I’ve been tellingmyself the more I come back to Lakeside without Lorenzo, the sooner I’ll learn how to be here without longing for him. In some ways, it’s true. But not today.
The Labor Day block party was always bittersweet to begin with, the end of summer in a town that lived for the season. This year the reasons have changed. For once, I’m ready to move on from this season and start fresh. The smells of charcoal and beer and ripe fruit, usually so enticing, make my stomach churn.
I’m nervous as I weave my way through neighbors and their friends along the closed-off street. I step over a red, white, and blue Popsicle melting on the concrete and sweep my hair off the back of my damp neck. Any minute I’m going to see him and I’m supposed to know what to do about that. The silence has gone on long enough—it can’t be like this forever. But what can it be? I can’t imagine any incarnation of me and Lorenzo that would make sense after what’s happened.
Except the Ruby and Lorenzo who are in love. That still feels so right.
“Is Lorenzo coming?”I ask Gina when dusk gathers and I still haven’t spotted him. I’m striving to sound casual, but it’s the question itself that’s the red flag, not the tone.
She looks at me a little too long. “I was going to ask you the same thing. Last I talked to him he thought probably not.”
I expect relief but instead feel a sweeping sadness. “Oh.”
Gina rearranges a plastic vase filled with hydrangeas at the end of the folding table. Her eyes keep drifting between her work and my face. “You two must have had a spat.”
How bizarre that I had this beautiful, all-encompassing relationship with Lorenzo, and his mother has no idea; no one does. It came and went, and as far as the world knows, we’re the same as we’ve always been. When in reality nothing will ever be the same again. “I guess we did.”
“How long has it been since you ...” The way she studies me makes me uneasy. But she brightens quickly. “No matter, I’m sure you two will patch things up.”
I wonder whether she does have some idea after all.
From there, I head down to my parents’ dock. It’s empty and quiet except for the crickets, which have begun their nightly chorus, and I sit on one side, dipping my feet into the water, finally warm after a long, hot summer. For reasons I can’t explain, uncertainty has replaced the nerves of earlier. Now that it’s possible I won’t see him tonight and the silence between us could go on so long it becomes normal, I don’t know what to think. Something else has to happen between us. What if it doesn’t?

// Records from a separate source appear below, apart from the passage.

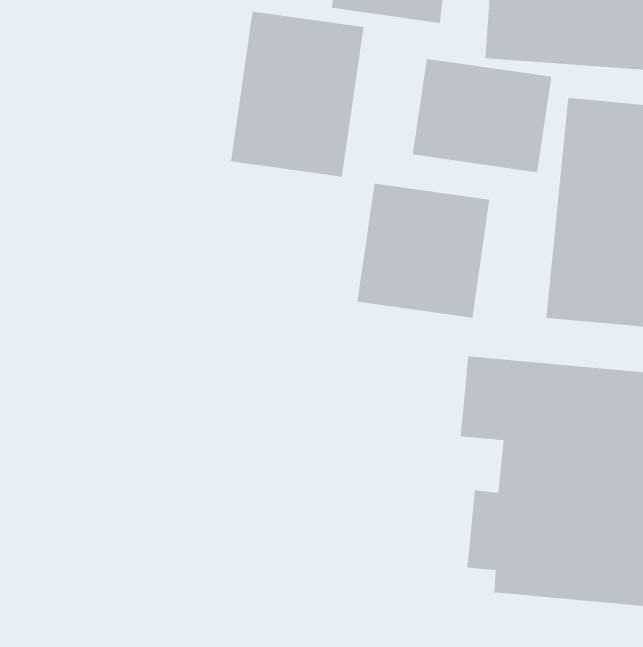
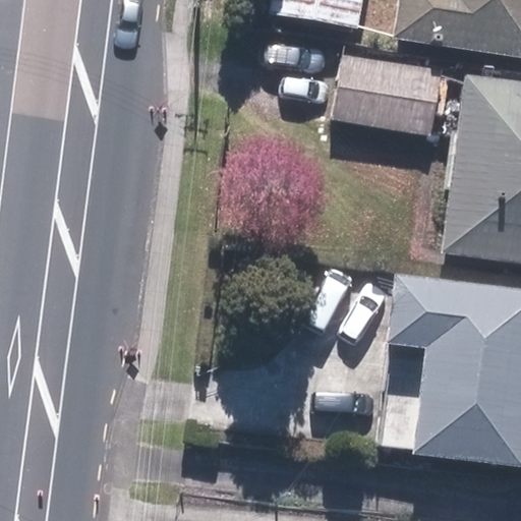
building: [230,11,364,177] -> none
building: [357,183,490,319] -> none

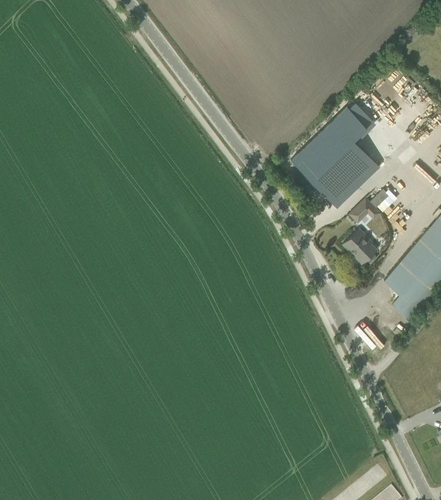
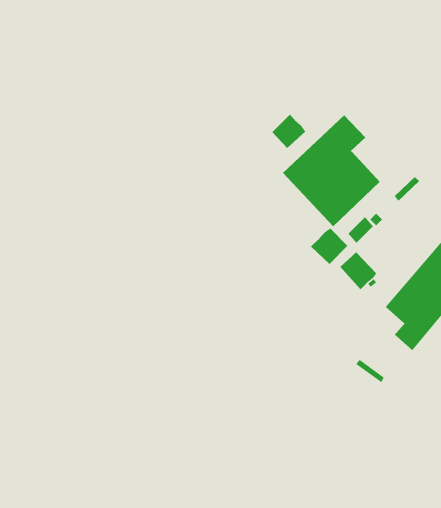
building: none -> [271,114,306,149]
building: none -> [310,227,348,265]

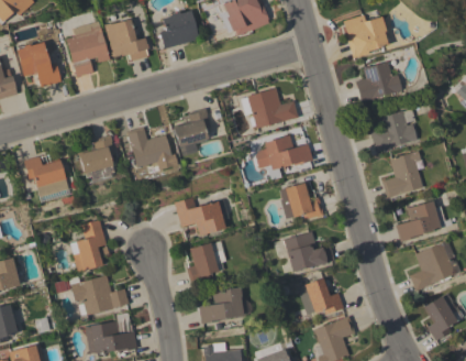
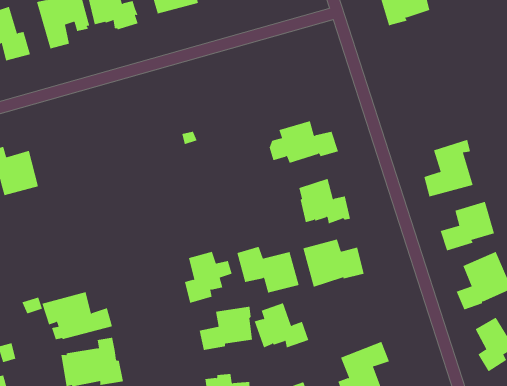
building: [356,62,402,101] -> none
building: [241,88,298,129] -> none
building: [174,108,210,146] -> none
building: [370,109,418,152] -> none
building: [126,127,174,172] -> none
building: [79,135,114,174] -> none
building: [175,197,226,236] -> [236,246,300,293]
building: [70,220,107,273] -> none
building: [299,277,344,315] -> [254,302,309,348]

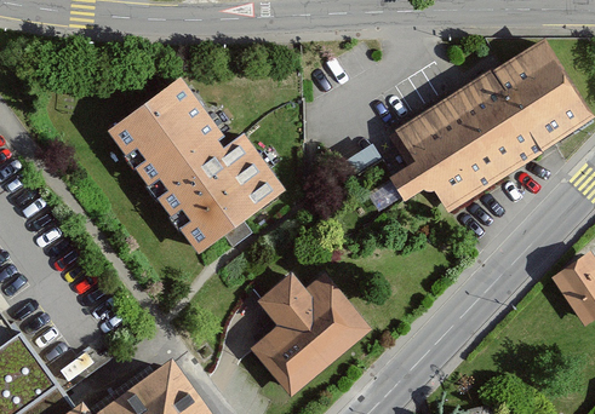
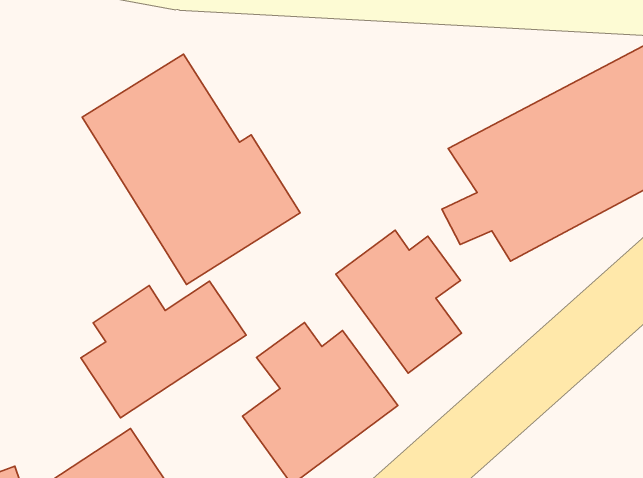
building: none -> [336,230,461,373]
building: none -> [81,281,246,418]

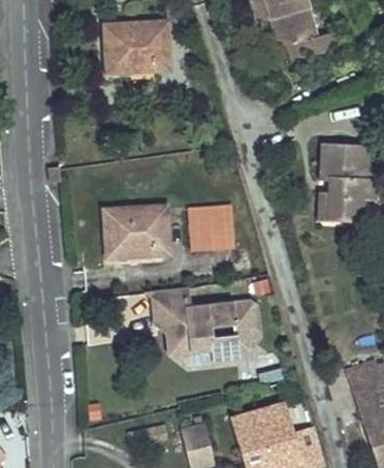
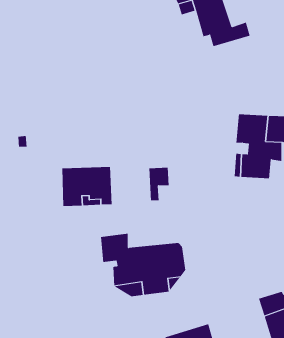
building: [104,22,167,71] -> none
building: [189,209,214,250] -> none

I close my eyes against the thought. The sounds and the smells are the same as every block party I’ve lived through: thescents of citronella candles and charred meat, the popping and crackling of sparklers in the hands of shrieking kids. But none of that familiarity brings any comfort. It’s scary how much can change in a year. I thought I was a realist all those times I told myself life will be different after college, that I can’t get too attached to the idea of me and Lorenzo, but I didn’t imagine it would all turn upside down so quickly. How different will we be by next summer?
“Ruby.”
His voice is like a star in darkness. My eyes pop open and there he is, the shape of his body instantly recognizable even as he stands in the shadows.
Lorenzo.
Everything inside me softens and collapses at the sight of him. One look and I know I’m not ready to move on from him. I never will be.

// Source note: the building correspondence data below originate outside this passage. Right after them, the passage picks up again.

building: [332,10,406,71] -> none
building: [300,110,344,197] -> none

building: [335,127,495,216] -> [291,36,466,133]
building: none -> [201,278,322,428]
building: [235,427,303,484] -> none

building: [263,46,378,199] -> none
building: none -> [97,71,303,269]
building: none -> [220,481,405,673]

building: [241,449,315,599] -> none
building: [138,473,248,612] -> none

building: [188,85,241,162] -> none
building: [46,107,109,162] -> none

He walks down the little hill toward me, fireflies dotting the dark trees around him. When he steps into the light of the dock, I see how much he’s changed. He’s as handsome as ever, but his eyes look bigger and rounder, like he’s lost. I stand up, not sure what to do. And when he doesn’t hug me, I’m disappointed. Part of me thinks if we just touched, we could fix everything.
He stops a couple of feet from me. “Your mom told me you were down here.”

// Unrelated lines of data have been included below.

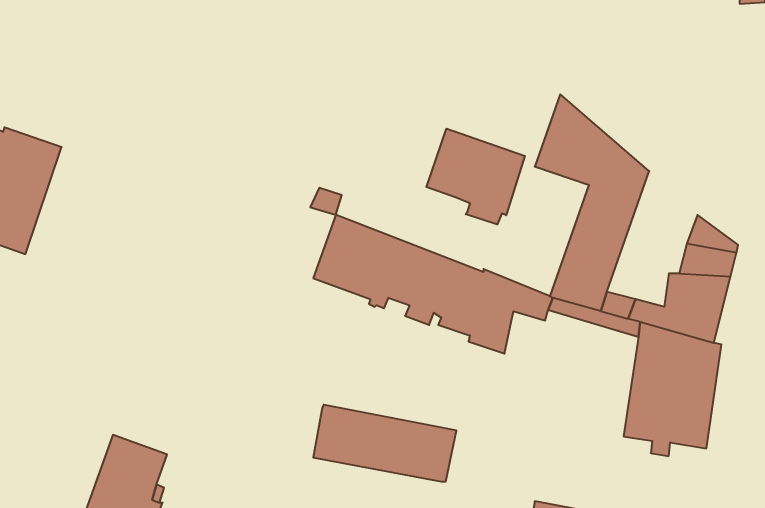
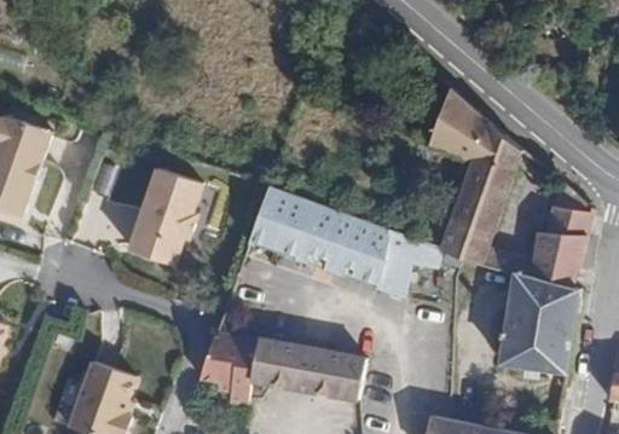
building: [426,129,525,224] -> none
building: none -> [127,167,201,265]
building: none -> [198,330,259,405]

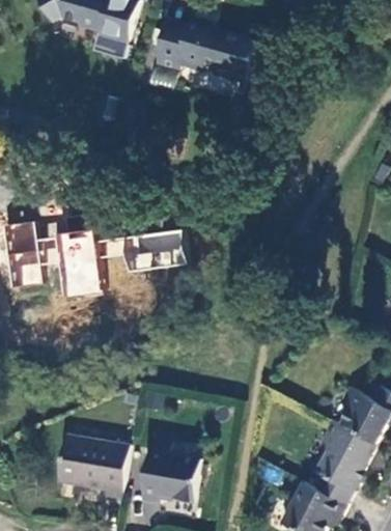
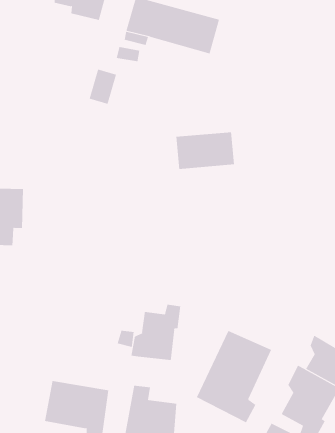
building: [48,233,88,299] -> none
building: [112,233,175,274] -> [176,132,235,169]
building: none -> [131,304,181,361]
building: none -> [196,330,272,423]

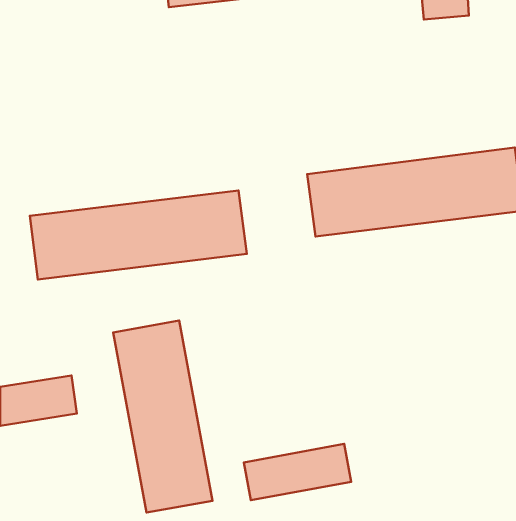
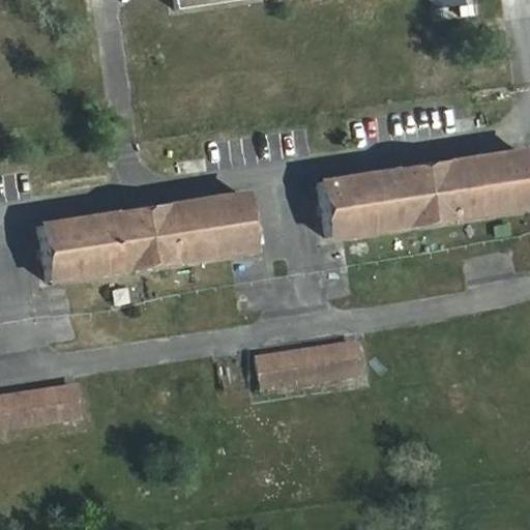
building: [113,321,212,513] -> none
building: [244,444,351,500] -> [256,336,364,393]

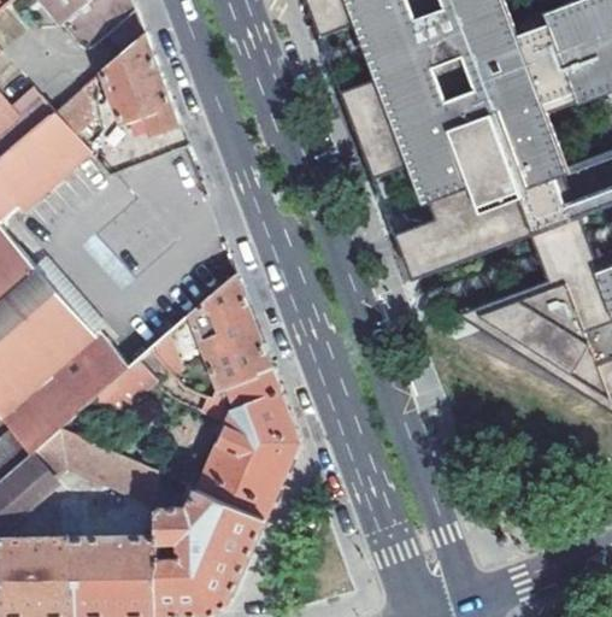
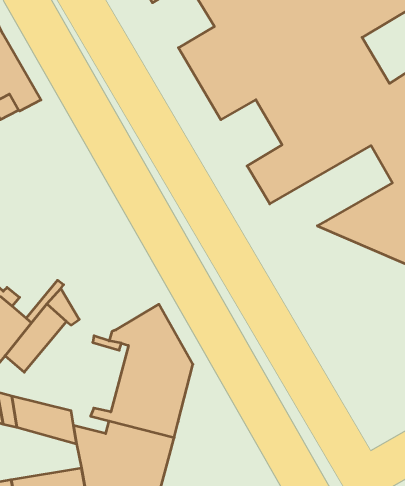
building: [190,276,271,392] -> none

“I thought you weren’t coming.”
“I wasn’t, but—” He looks out over the water and then back at me. “That would be weird. After all these years.”
I nod. This is weird too. Not knowing how to talk to him or even what I have a right to say. It used to be the only thing I couldn’t say to him was I love you. Now I’ve dragged us back and forth through every incarnation of a relationship we could have, and we’re left, it seems, with nothing. “So what’s new?” Truly the most useless thing that could come out of my mouth.
“You wouldn’t believe me if I told you.”
This perks me up. “Really? Good news or bad?”
His mouth twists. “Undetermined.”
“Don’t leave me hanging.”
He glances behind him up the hill, where I can just make out his cousin and Mr. Rossi chatting. “It’s a story for another time. I just wanted to see you for a minute.” See me? How I wish I knew what he saw looking at me now. His everything? Or his every regret? He puts his hands in his pockets and takes a few steps backward.
“Wait,” I say, moving for him. The reality of what we are now—capable of only this brittle interaction—washes over me with the crushing weight of guilt.
He waits.
“I didn’t do a good job with this. With us. You know me—a thought or feeling pops into my head and I just act on it.”